Mohon tunggu...
Rio Estetika
Rio Estetika Mohon Tunggu... Freelancer - Dengan menulis maka aku Ada

Freelancer, Teacher, Content Writer. Instagram @rioestetika

Selanjutnya

Tutup

Pendidikan Pilihan

Ujian Nasional dalam Pelukan Otonomi Pendidikan

8 Desember 2019   15:08 Diperbarui: 8 Desember 2019   15:13 54
+
Laporkan Konten
Laporkan Akun
Kompasiana adalah platform blog. Konten ini menjadi tanggung jawab bloger dan tidak mewakili pandangan redaksi Kompas.
Lihat foto
Bagikan ide kreativitasmu dalam bentuk konten di Kompasiana | Sumber gambar: Freepik

Humaniora Aesthetic--Lagi heboh perkara UN (Ujian Nasional) yang akan ditinjau ulang oleh Menteri Pendidikan, Nadiem Makarim. Saking hebohnya sampai-sampai ada kesimpulan UN bakal dihapus denga berbagai macam rasionalitas argumen. Pakar pendidikan dari Center of Education Regulation and Development Analysis, Indra Charismiadji, berpendapat, hingga saat ini, ujian nasional gagal menjadi tolok ukur untuk melihat kualitas murid. "Ujian nasional itu seperti timbangan yang rusak karena tidak mengukur kualitas anak,"dilansir dari tekno.tempo.co (08/12/2019).

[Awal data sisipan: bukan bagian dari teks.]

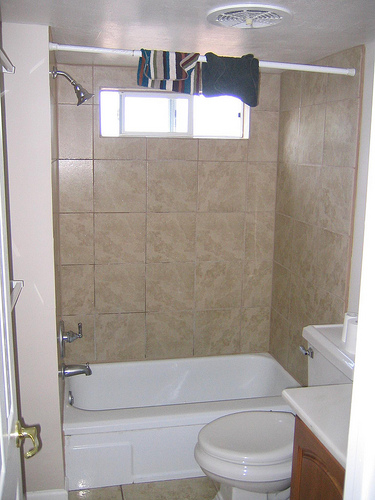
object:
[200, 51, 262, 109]
towel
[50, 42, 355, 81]
rod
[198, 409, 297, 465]
toilet cover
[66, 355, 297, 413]
tub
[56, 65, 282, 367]
wall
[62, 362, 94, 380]
faucet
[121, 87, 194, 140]
window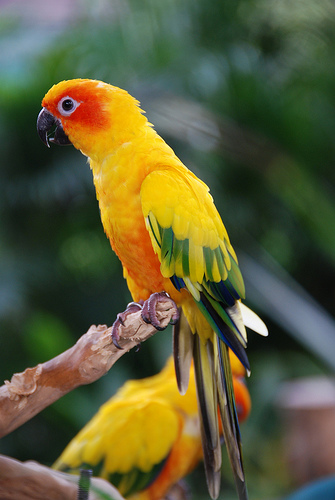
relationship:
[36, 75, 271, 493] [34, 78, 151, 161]
bird has head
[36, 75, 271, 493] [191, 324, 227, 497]
bird has tail feather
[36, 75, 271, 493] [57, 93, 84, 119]
bird has eye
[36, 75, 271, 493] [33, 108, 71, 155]
bird has beak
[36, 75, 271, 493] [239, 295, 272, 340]
bird has feather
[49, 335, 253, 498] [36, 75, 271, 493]
bird behind bird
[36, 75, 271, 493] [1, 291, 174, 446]
bird standing on perch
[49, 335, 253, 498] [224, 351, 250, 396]
bird has face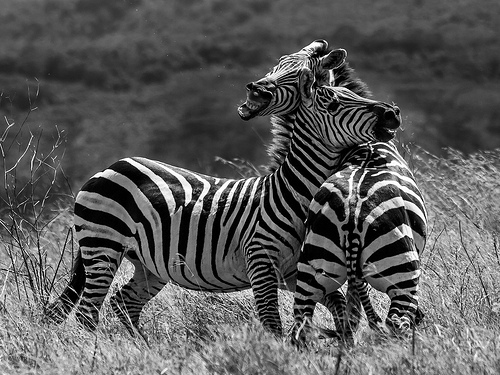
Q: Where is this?
A: This is at the field.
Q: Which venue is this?
A: This is a field.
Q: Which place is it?
A: It is a field.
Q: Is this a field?
A: Yes, it is a field.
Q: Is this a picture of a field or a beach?
A: It is showing a field.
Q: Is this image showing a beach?
A: No, the picture is showing a field.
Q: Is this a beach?
A: No, it is a field.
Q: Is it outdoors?
A: Yes, it is outdoors.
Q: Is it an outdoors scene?
A: Yes, it is outdoors.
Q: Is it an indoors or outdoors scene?
A: It is outdoors.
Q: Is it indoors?
A: No, it is outdoors.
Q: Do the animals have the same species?
A: Yes, all the animals are zebras.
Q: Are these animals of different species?
A: No, all the animals are zebras.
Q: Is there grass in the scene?
A: Yes, there is grass.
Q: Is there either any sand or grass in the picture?
A: Yes, there is grass.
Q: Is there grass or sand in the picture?
A: Yes, there is grass.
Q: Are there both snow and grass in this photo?
A: No, there is grass but no snow.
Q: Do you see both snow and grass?
A: No, there is grass but no snow.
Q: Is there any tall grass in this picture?
A: Yes, there is tall grass.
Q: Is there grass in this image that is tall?
A: Yes, there is tall grass.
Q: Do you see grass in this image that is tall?
A: Yes, there is grass that is tall.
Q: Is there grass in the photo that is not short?
A: Yes, there is tall grass.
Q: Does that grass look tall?
A: Yes, the grass is tall.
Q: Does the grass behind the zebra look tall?
A: Yes, the grass is tall.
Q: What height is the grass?
A: The grass is tall.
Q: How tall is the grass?
A: The grass is tall.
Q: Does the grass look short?
A: No, the grass is tall.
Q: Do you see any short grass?
A: No, there is grass but it is tall.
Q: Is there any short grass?
A: No, there is grass but it is tall.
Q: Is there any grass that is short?
A: No, there is grass but it is tall.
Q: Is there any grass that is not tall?
A: No, there is grass but it is tall.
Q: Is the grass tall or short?
A: The grass is tall.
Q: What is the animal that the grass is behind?
A: The animal is a zebra.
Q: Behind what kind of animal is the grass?
A: The grass is behind the zebra.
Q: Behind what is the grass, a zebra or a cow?
A: The grass is behind a zebra.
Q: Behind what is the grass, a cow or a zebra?
A: The grass is behind a zebra.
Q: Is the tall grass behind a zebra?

Kalo kita runut, UN ini bukanlah polemik baru. Ketika Anies Baswedan menjabat sebagai Menteri Pendidikan, ujian nasional bukan lagi satu-satunya penentu kelulusan murid. Selain berdasarkan hasil ujian nasional, sekolah---melalui rapat dewan guru---berwenang menentukan kelulusan siswa.

Selang beberapa waktu berikutnya, Menteri Pendidikan Muhadjir Efendi ingin mengembalikan regulasi UN seperti semula, namun mendapatkan penolakan dari banyak pihak. Hingga Nadiem Makarim menggantikannya, Muhadjir juga belum mampu merubah format UN yang dimaksudkannya. Setelah itu berkembanglah wacana bahwa UN itu akan dihapus tetapi tetap harus ada evaluasi entah apapun namanya. Sementara, anggota Badan Akreditasi Nasional Sekolah, Itje Chodidjah, menolak penghapusan ujian nasional. Ia mengatakan ujian nasional harus tetap ada, tapi tidak menjadi satu-satunya alat ukur untuk mengetahui ketercapaian tujuan kurikulum", dilansir dari tekno.tempo.co (08/12/2019).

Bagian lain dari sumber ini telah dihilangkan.